Crafting a New World Architectural Style

Conquest of the New World by Spain brought with it Spanish architectural styles. Rooted in North Africa, Spanish architectural tradition blended styles from as far as Northern Europe to the Middle East. This distinctive style put Moorish touches on Gothic structures, known by the eighteenth century as Baroque or Churrigueresque. The highly decorative elements of the Old World were then transplanted to Colonial Mexico where they helped to shape the great cathedrals of Mexico City and Central Mexico.

While retaining many traditional Spanish elements, the mission architecture of the frontier tended traditional Spanish elements, the mission architecture of the frontier tended to be utilitarian. Buildings stretched fifty to several hundred feet in length and were equally variable in height. Floor plans ranged from elaborate cruciforms with arcade corridors to simple hall designs with an occasional sacristy or baptistery projection (Figure 1). The simple adobe structures or highly decorated churches were built in areas with little to no infrastructure and often under dangerous conditions. These outposts served the church, but also functioned as defensive garrisons. The structures would become the core of many communities and would serve a multitude of purposes.

Missions typically were built from local materials such as adobe and stone, with fired brick used in the construction of the more elaborate churches with multiple domes and arches. Indigenous laborers were directed by skilled missionaries during the construction. The buildings display evidence that highly trained artisans took part in both architectural design and craftsmanship tasks. Vernacular influence is also especially evident in many of the missions built in the pueblo masonry style in New Mexico.

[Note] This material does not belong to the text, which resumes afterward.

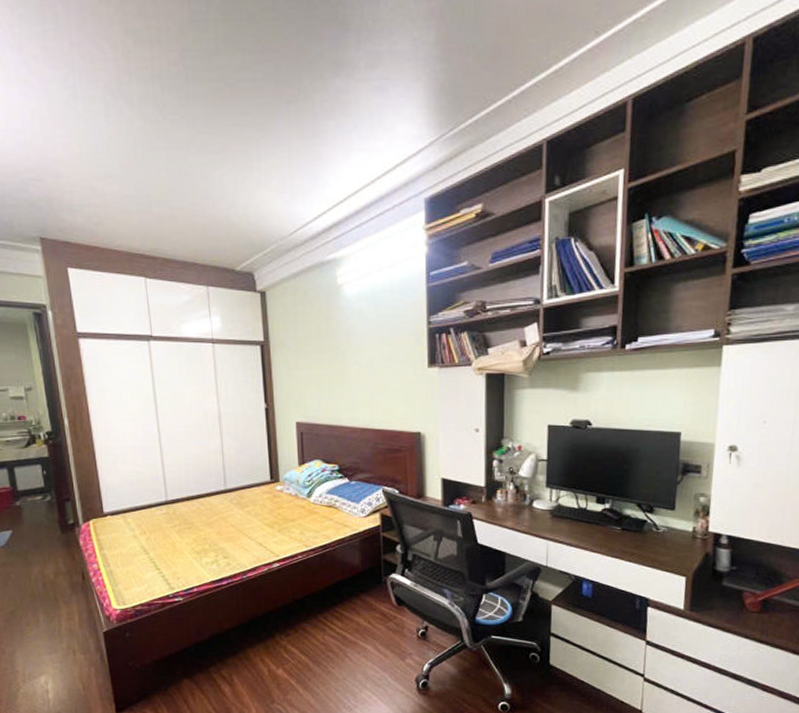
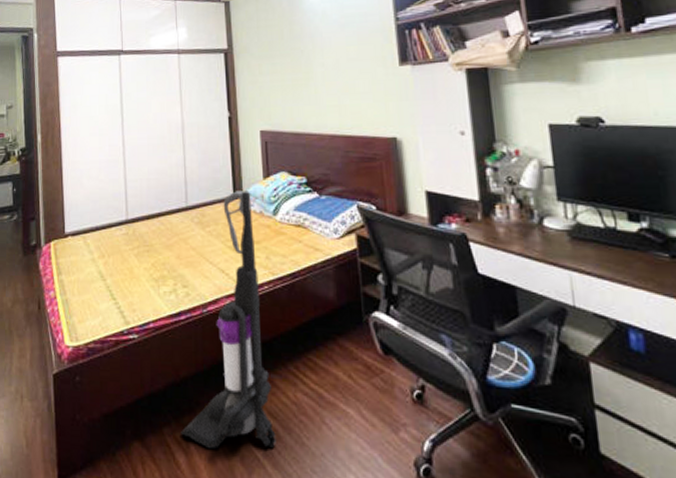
vacuum cleaner: none [225,476,307,681] -> present [181,191,276,449]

Ornamentation gave missions their individual character. Façade ornamentation ranged from simple stone borders to elaborate carved stone elements. Highly ornate polychromatic murals or a few elements hand-painted by indigenous laborers decorated interior spaces. Elaborate altarpieces or retablos were transported from larger cities along with bronze bells and other ecclesiastical artwork. Although Jesuit architecture is often considered to be more ornate, frequently Franciscan and Jesuit floor plans and ornamentation are indistinguishable (Kennedy 1993). In many cases, Franciscans modified or reconstructed missions on sites that were originally established by the Jesuits. The mixture of artistic and architectural styles of the frontier missions grew into distinct regional tradition that produced uniquely utilitarian and often visually magnificent structures. Spanish Colonial Missions continue to inspire the architecture of the borderlands.